▼▼▼

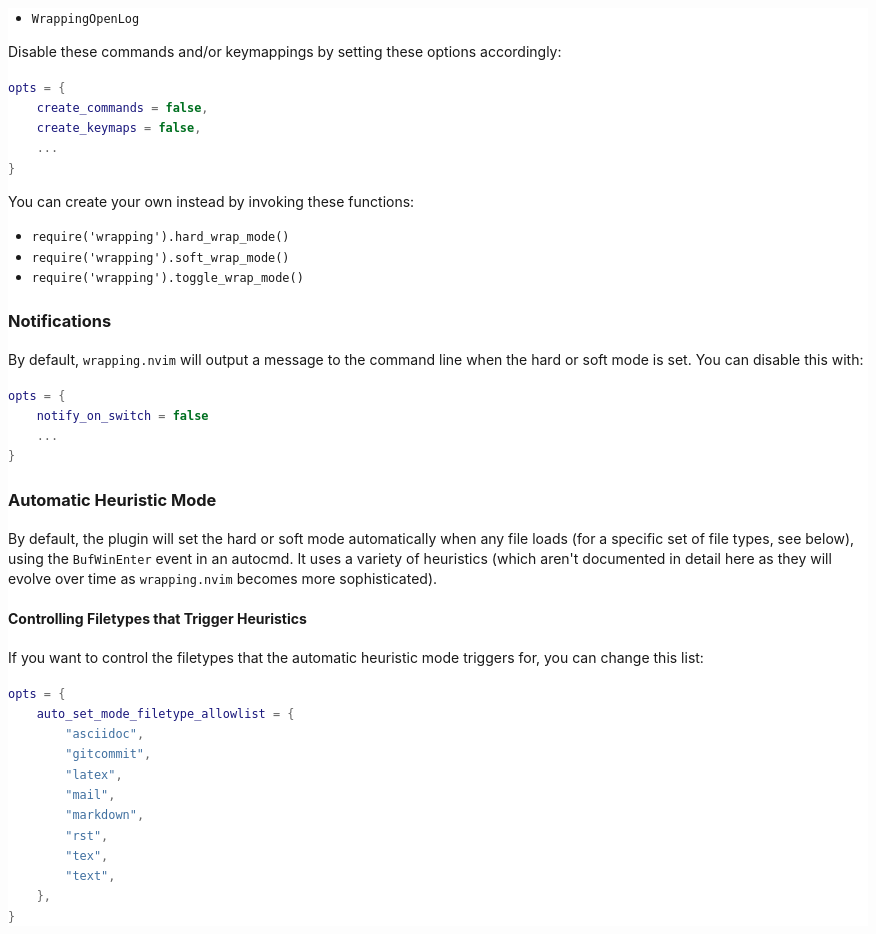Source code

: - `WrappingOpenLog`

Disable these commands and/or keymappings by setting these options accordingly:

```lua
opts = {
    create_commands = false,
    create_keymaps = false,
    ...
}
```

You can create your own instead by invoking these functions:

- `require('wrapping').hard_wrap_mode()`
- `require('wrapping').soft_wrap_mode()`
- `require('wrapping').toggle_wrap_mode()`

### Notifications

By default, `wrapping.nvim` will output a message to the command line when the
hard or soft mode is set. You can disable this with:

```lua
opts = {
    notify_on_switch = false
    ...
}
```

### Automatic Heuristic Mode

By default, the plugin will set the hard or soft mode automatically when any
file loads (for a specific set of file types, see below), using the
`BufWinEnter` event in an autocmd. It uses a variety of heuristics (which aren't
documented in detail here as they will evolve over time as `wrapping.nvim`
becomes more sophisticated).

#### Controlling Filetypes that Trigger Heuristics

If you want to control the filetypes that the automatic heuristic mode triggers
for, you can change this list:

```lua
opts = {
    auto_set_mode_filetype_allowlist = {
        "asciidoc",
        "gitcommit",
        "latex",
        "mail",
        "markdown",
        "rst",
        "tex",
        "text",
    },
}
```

▲▲▲

» **Exercise goal**
Please repeat the lines above exactly, beginning with the line that contains "line when the" and ending with the final one.

» **Task solution**
By default, `wrapping.nvim` will output a message to the command line when the
hard or soft mode is set. You can disable this with:

```lua
opts = {
    notify_on_switch = false
    ...
}
```

### Automatic Heuristic Mode

By default, the plugin will set the hard or soft mode automatically when any
file loads (for a specific set of file types, see below), using the
`BufWinEnter` event in an autocmd. It uses a variety of heuristics (which aren't
documented in detail here as they will evolve over time as `wrapping.nvim`
becomes more sophisticated).

#### Controlling Filetypes that Trigger Heuristics

If you want to control the filetypes that the automatic heuristic mode triggers
for, you can change this list:

```lua
opts = {
    auto_set_mode_filetype_allowlist = {
        "asciidoc",
        "gitcommit",
        "latex",
        "mail",
        "markdown",
        "rst",
        "tex",
        "text",
    },
}
```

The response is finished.